Helen returned to sit beside Leadbetter in what now bore the appearance of a comfortable, old, leather upholstered armchair. ‘What can you remember about your conversation with Rycroft?’ she asked.

‘He went to Area 51 to meet with Colonel John Hawker, the base commander, and Major Dwight White who is in charge of base security,’ Leadbetter recalled. ‘They are part of an ultra-secret organization within the American government and military called A51H. It stands for “Area 51 and a half”. A51H are providing data to ARK that will allow them to take control of American nuclear missiles if ARK has the correct facilities to use it.’

‘What about Arkangel?’ asked Helen. ‘Your main objective in kidnapping Rycroft was to discover more about Arkangel.’

‘I’d forgotten about the kidnap,’ said Leadbetter. ‘Remembering that conversation with Rycroft is like recalling a dream. It’s like an island of recognition surrounded by a foggy sea. There are a lot of other things I can’t remember. Waterford is still a blank to me.’

‘Sorry, Christian, I realise this is difficult for you. Can you recall anything that Rycroft said about Arkangel?’

Leadbetter further explored his small island of recollection from Ash Springs. ‘Does the name Rikard mean anything to you?’ he asked.

‘Is Rikard, Arkangel?’ asked Helen.

‘I think so,’ said Leadbetter.

‘I remember now,’ said Leadbetter. ‘Rycroft had been the only Master of ARK who had personally met Rikard at the time I spoke to him.’ A look of revelation crossed Leadbetter’s face. ‘That’s why I had to find Holland so urgently,’ he said.

‘Why?’ asked Helen.

‘Rikard was going to visit Holland on the fifth of May for some reason – the first time she had met him. That was an ideal opportunity for me to discover the full identity of Arkangel. Apparently she had planned to do the same thing with Forrester on the day before, but I was still trapped in Area 51 on that day.’

‘Did you just say she?’

‘Yes, I recall that bit now. Arkangel is a woman.’

Helen was taken aback. Not only was this revelation a shock, but Arkangel could easily have been somewhere in the vicinity when she and Swan had met with Holland. She thought back to the events of that morning, five days previously. ‘Why did you shoot Holland?’ she asked Leadbetter.

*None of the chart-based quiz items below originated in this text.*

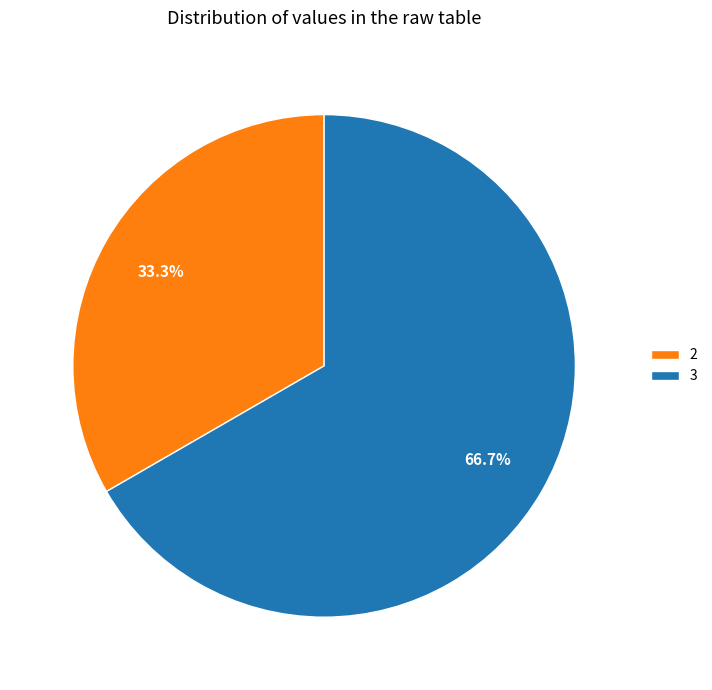

Do 3 and 2 together represent more than half of the pie?

Yes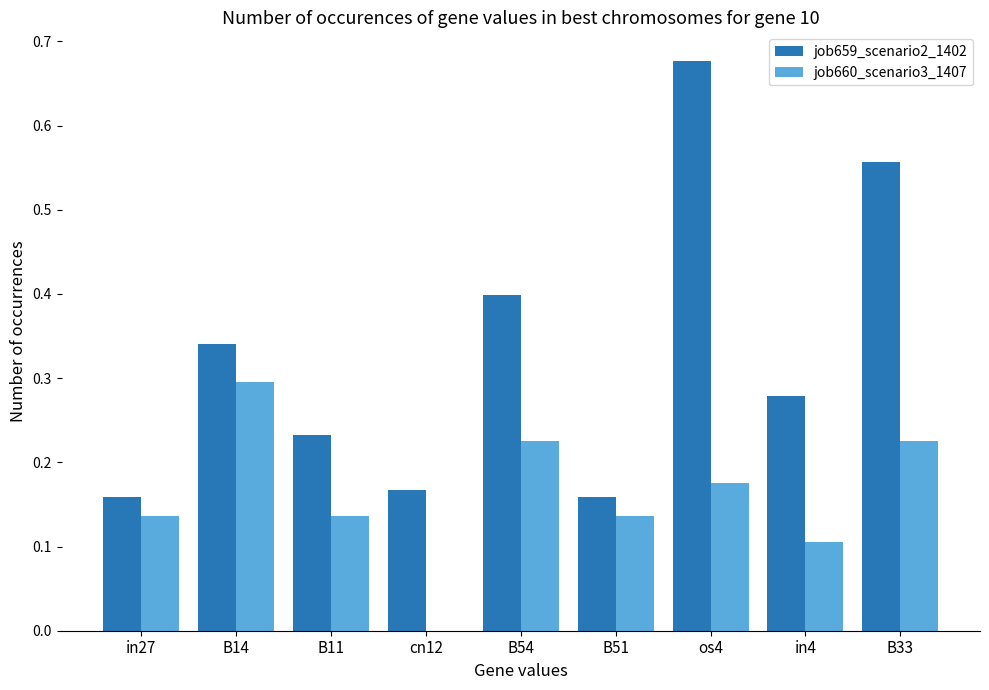

True or false: job660_scenario3_1407 has a value of 0.1 at B14.

False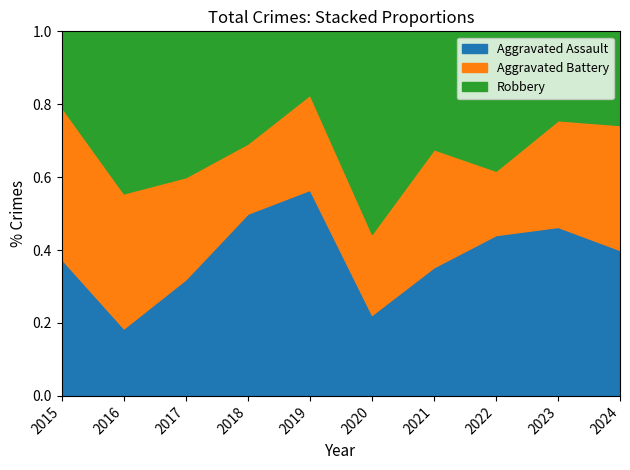

At which label is Aggravated Assault closest to 0?

2016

Leadbetter thought for a moment as another memory came back into focus. ‘Oh shit, I remember now. I didn’t shoot him. There was a figure with a rifle in the bushes. I was watching him when Holland and a couple, who I didn’t recognise, came down the drive.

‘I was trying to warn Holland, but I had a gun in my hand. Holland must have thought that I was trying to kill him for some reason, and he fired his gun at me. I pulled the trigger of my gun as I was hit, but I just fired into the air.’

Helen wondered for a moment why Christian had not recognised her and Swan. Then she recalled their disguises as Mr. and Mrs. Cobb.

She thought back to the story that Mr. and Mrs. Cobb had told to Holland. Even if he hadn’t recognised Leadbetter, he had been primed for an assassination attempt. To shoot at a man with a gun was not a surprising response.

‘Why did someone want to kill Holland?’ asked Helen.

‘I don’t know,’ said Leadbetter, putting his hand to his brow, ‘or rather, I don’t know whether I know or not.’

‘If Holland was killed because of his link with ARK, then Summerland and Forrester may be targets,’ Helen reasoned. ‘Summerland is out of the country, so Forrester may be next, and if Arkangel met him on the fourth of May, he’s our only known concrete link with Arkangel.’

Helen thought for a few moments. ‘Amy’ Helen spoke to the computer. ‘Take us to the home of Bishop Anthony Forrester, near Leicester.’